Stability is defined by two parameters:

• baseTolerance (n): fixed buffer to account for immediate market noise.
• driftExpansionRate (m): additional allowance per minute to account for natural price drift.

For each historical point (i), the allowed relative difference between the current price and the history price grows with time:

$$ \text{allowedRelativeDiff}_{i} = \text{baseTolerance} + \text{driftExpansionRate} \times \Delta t_{\text{minutes}} $$

where Delta t_minutes is the time in minutes from the history entry to now. The actual relative difference is:

$$ \text{relativeDiff}_{i} = \frac{|Price_{\text{current}} - Price_{i}|}{\min(Price_{\text{current}}, Price_{i})} $$

The current price is stable only if every such relative difference (from each valid history entry to the current price) is at or below the allowed tolerance for that entry. If any exceeds it, the aggregator emits PriceNotWithinHistoryTolerance(relativeDiff, deltaTMinutes, maxAllowedRelativeDiff) and returns nil.

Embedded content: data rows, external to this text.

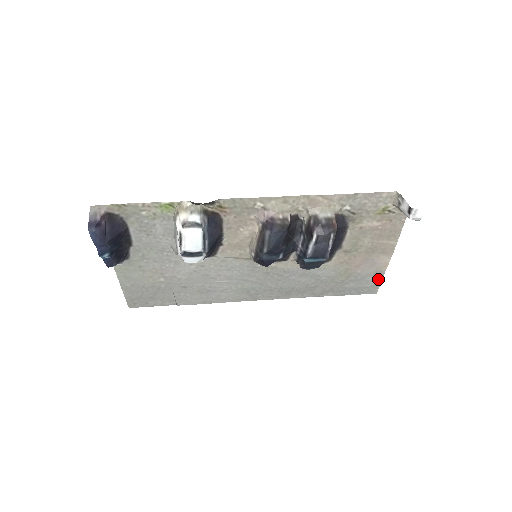
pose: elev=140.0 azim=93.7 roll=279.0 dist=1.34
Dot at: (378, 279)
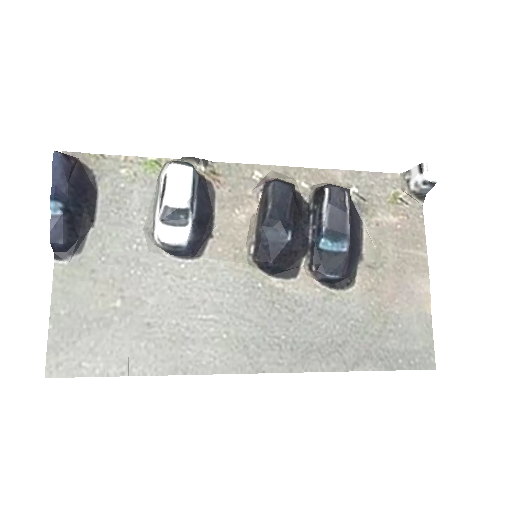
Dot at: (427, 333)
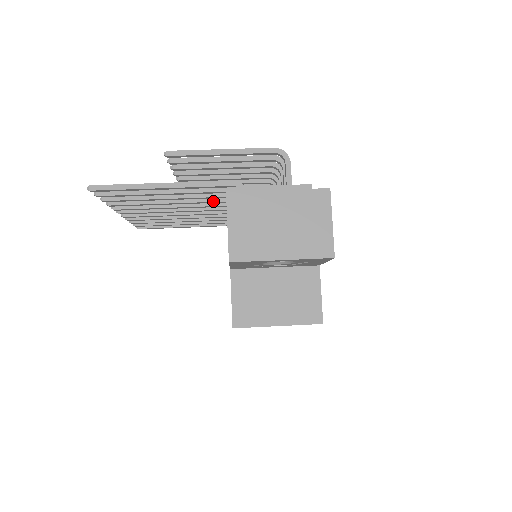
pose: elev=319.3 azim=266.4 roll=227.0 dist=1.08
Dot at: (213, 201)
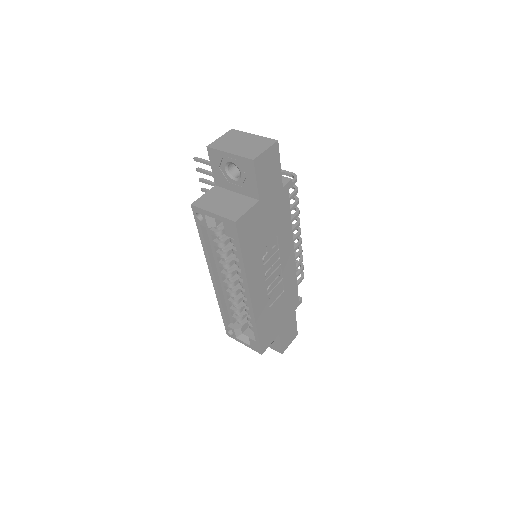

$$ \text{isStable} = \begin{cases} \text{true} & \text{if } \text{relativeDiff}_{i} \le \text{allowedRelativeDiff}_{i} \text{ for all } i \\ \text{false} & \text{otherwise (price invalid)} \end{cases} $$

Implementationally, entries older than maxPriceHistoryAge are ignored when evaluating stability.

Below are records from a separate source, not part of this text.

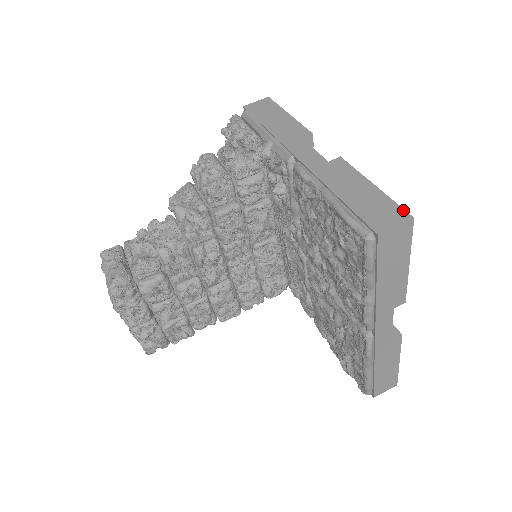
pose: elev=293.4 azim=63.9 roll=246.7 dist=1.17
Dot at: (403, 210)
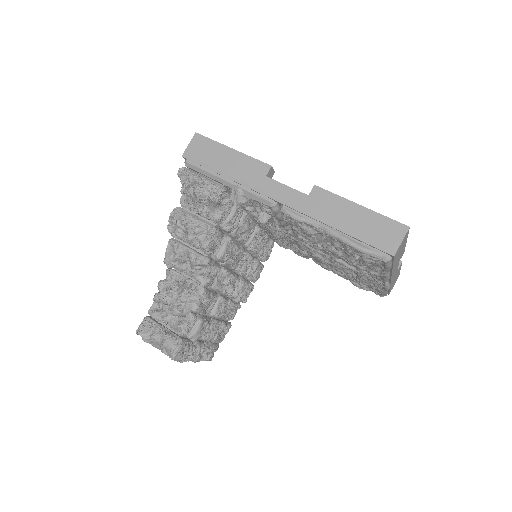
Dot at: (398, 223)
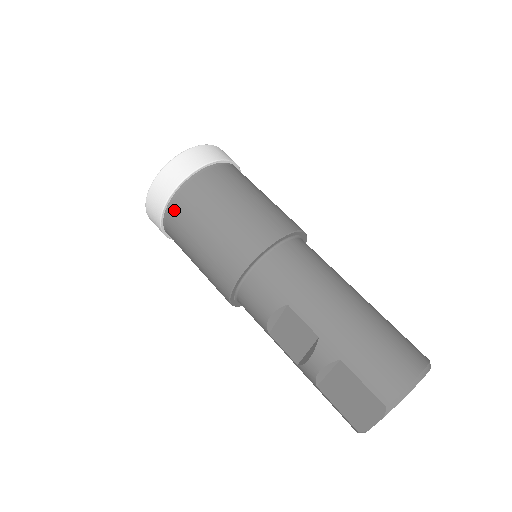
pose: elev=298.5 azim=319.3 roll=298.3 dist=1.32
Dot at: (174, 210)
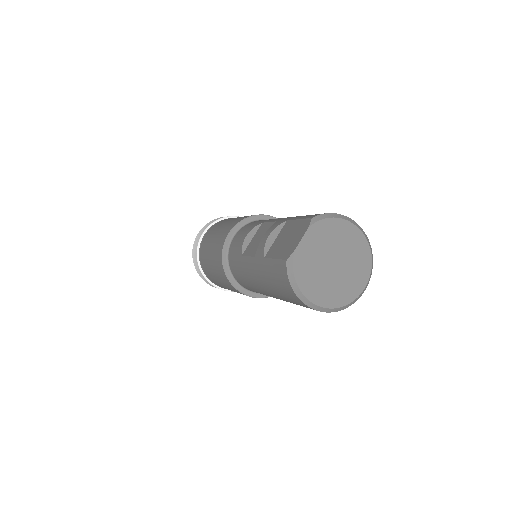
Dot at: (212, 228)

Parameter units: maxSpread, baseTolerance, and driftExpansionRate are dimensionless relative values (e.g. 0.01 = 1%, 1.0 = 100%). All are bounded by the contract to ≤ 10000.0.

PriceOracleRouterv1

Single oracle interface that routes by token type. Each token type maps to an oracle. This makes it easy to combine different aggregators without the need to supply different kinds of thresholds for individual token types.

• Price flow: price(ofToken) looks up the oracle for that token type; if none is registered, returns nil. All oracles must share the same unitOfAccount (enforced at router creation).
• Empty router: If the oracle map is empty or a token type is not registered, price(ofToken) returns nil.